**QUESTIONS**
1. Answer each question about the Social Security discussion in one short line:
(a) What age does the writer turn in mid September?
(b) What total earnings does the writer expect from working all of September and half of October?
(c) According to the reply, what happens to the benefits of someone under FRA who makes 20K during 2019?
2. State whether each statement agrees with the Social Security discussion. Answer yes or no and quote the words that decide it.
(a) The writer has already had other earnings in 2019.
(b) The reply suggests the earnings would be reported as 1099 earnings.
(c) The earnings threshold stays the same from year to year.
3. Extend the Social Security discussion, starting after its final sentence.

Clarity on working after applying for social security
I get conflicting answers whenever I contact SS on most anything. I turn 62 in mid September. I have decided for my situation based on family medical history it is best to file early at 62. I work as a consultant from time to time.
As I read the rules I must be 62 for an entire month before the first check would arrive. This means SS does not start paying in my case until November. I have the opportunity to work all of September and 1/2 of October. Total earnings perhaps $20K . There have been no other earnings in 2019 so I'm not close to any earning thresholds to my knowledge.
If this is addressed on the SS web site I can not seem to find it.
What is the rule?
I can not earn any wages at all in my filing month regardless of birthdate?
I can earn wages up to September 15th when I officialy hit 62?
I can earn wages all of September but must not earn more then $1470 a month afterwards?
I can earn wages in September and October for a full month in excess of the $1470 cap as I have not been officially paid.
This Social Security publication should answer your questions and it gives some examples. Being under FRA, the annualized earnings might be a better measure than figuring it on a monthly basis, especially since your earnings don't sound like they are a set amount on a monthly basis. It also sounds like the earnings would be reported as 1099 earnings rather than W2 earning.
If you make 20K anytime during 2019, this figure is higher than the annualized threshold and your benefits will be reduced since you are less than FRA.
The earnings figure threshold changes yearly so for those who retire at an early date and continue to work, it pays to note the current year threshold amount.

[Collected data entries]
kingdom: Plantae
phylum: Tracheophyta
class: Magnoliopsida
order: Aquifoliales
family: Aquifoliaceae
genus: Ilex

**LIST OF ANSWERS**
1.
(a) 62
(b) Perhaps $20K
(c) The benefits will be reduced.

2.
(a) No: "There have been no other earnings in 2019"
(b) Yes: "It also sounds like the earnings would be reported as 1099 earnings rather than W2 earning."
(c) No: "The earnings figure threshold changes yearly"

3.
I came back to edit since this is your 1st year of getting benefits at the age of 62 - there is a special rule for the 1st year and it is covered in the linked pamphlet.
Special rule for the first year you retire - Sometimes people who retire in mid-year already have earned more than the annual earnings limit. That’s why there is a special rule that applies to earnings for one year, usually the first year of retirement. Under this rule, you can get a full Social Security check for any whole month you’re retired, regardless of your yearly earnings.
For example, John Smith retires at age 62 on October 30, 2019. He will earn $45,000 through October. He takes a part-time job beginning in November earning $500 per month. Although his earnings for the year substantially exceed the 2019 annual limit ($17,640), he will receive a Social Security payment for November and December. This is because his earnings in those months are $1,470 or less, the monthly limit for people younger than full retirement age. If Mr. Smith earns more than $1,470 in either November or December, he won’t receive a benefit for that month. Beginning in 2020, only the annual limit will apply to him.